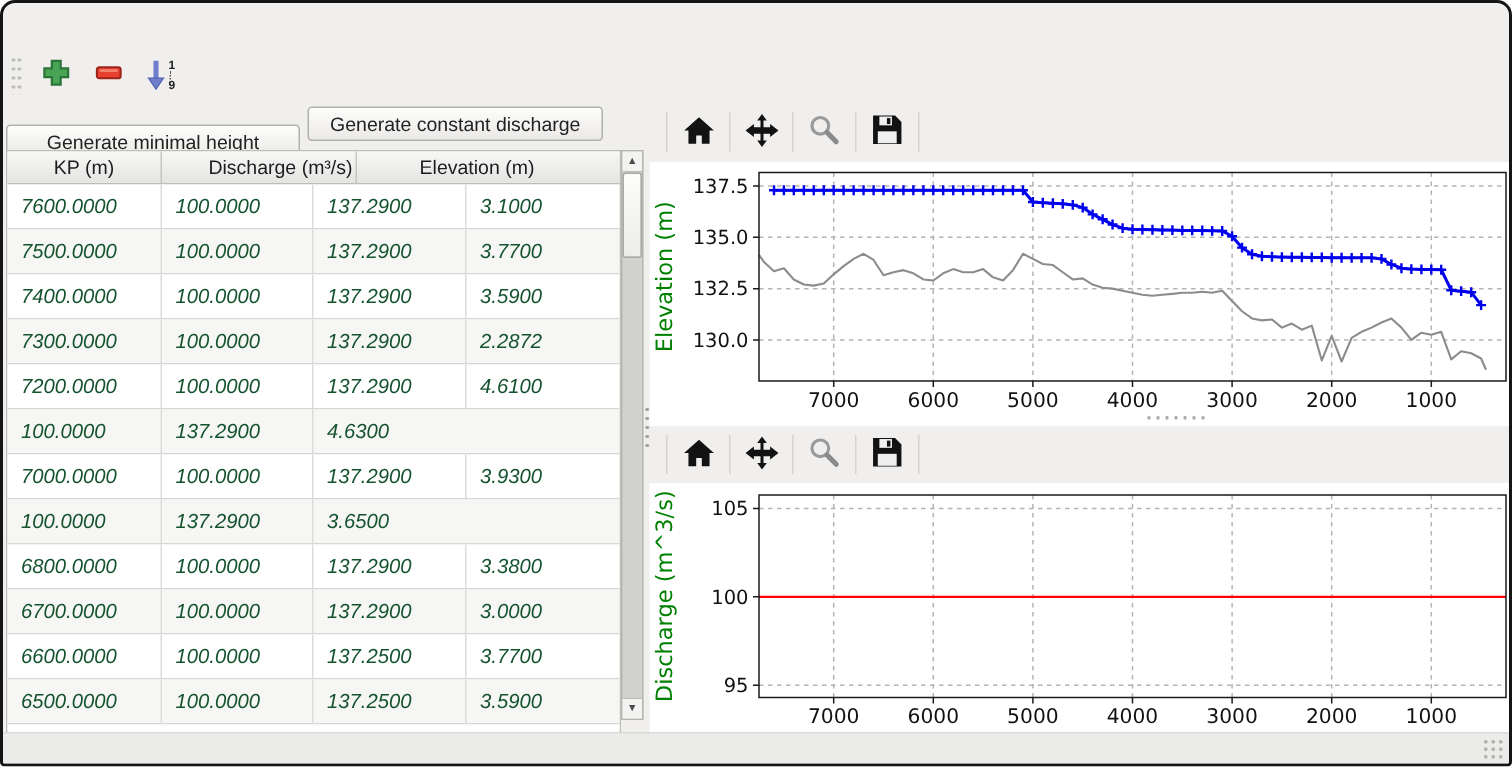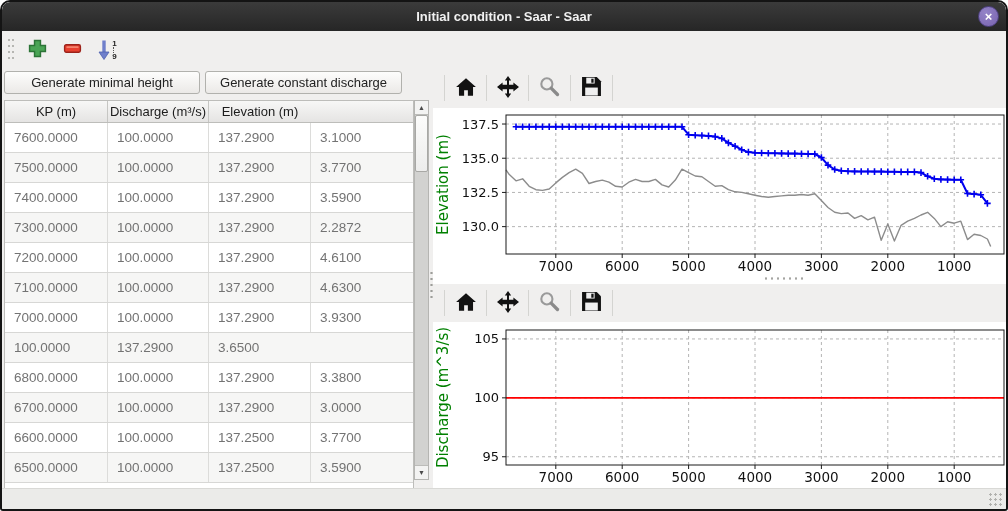--- a/index.html
+++ b/index.html
@@ -74,10 +74,6 @@
 
 <div class="window">
 
-  <div class="titlebar">
-    <span class="title">Initial condition - Saar - Saar</span>
-    <span class="closebtn"><span>×</span></span>
-  </div>
 
   <div class="main-toolbar">
     <div class="tb-grip"></div>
------------------------------------------------
To do: Would you show every line in the data above that contains the string "span"?

Answer:
-    <span class="title">Initial condition - Saar - Saar</span>
-    <span class="closebtn"><span>×</span></span>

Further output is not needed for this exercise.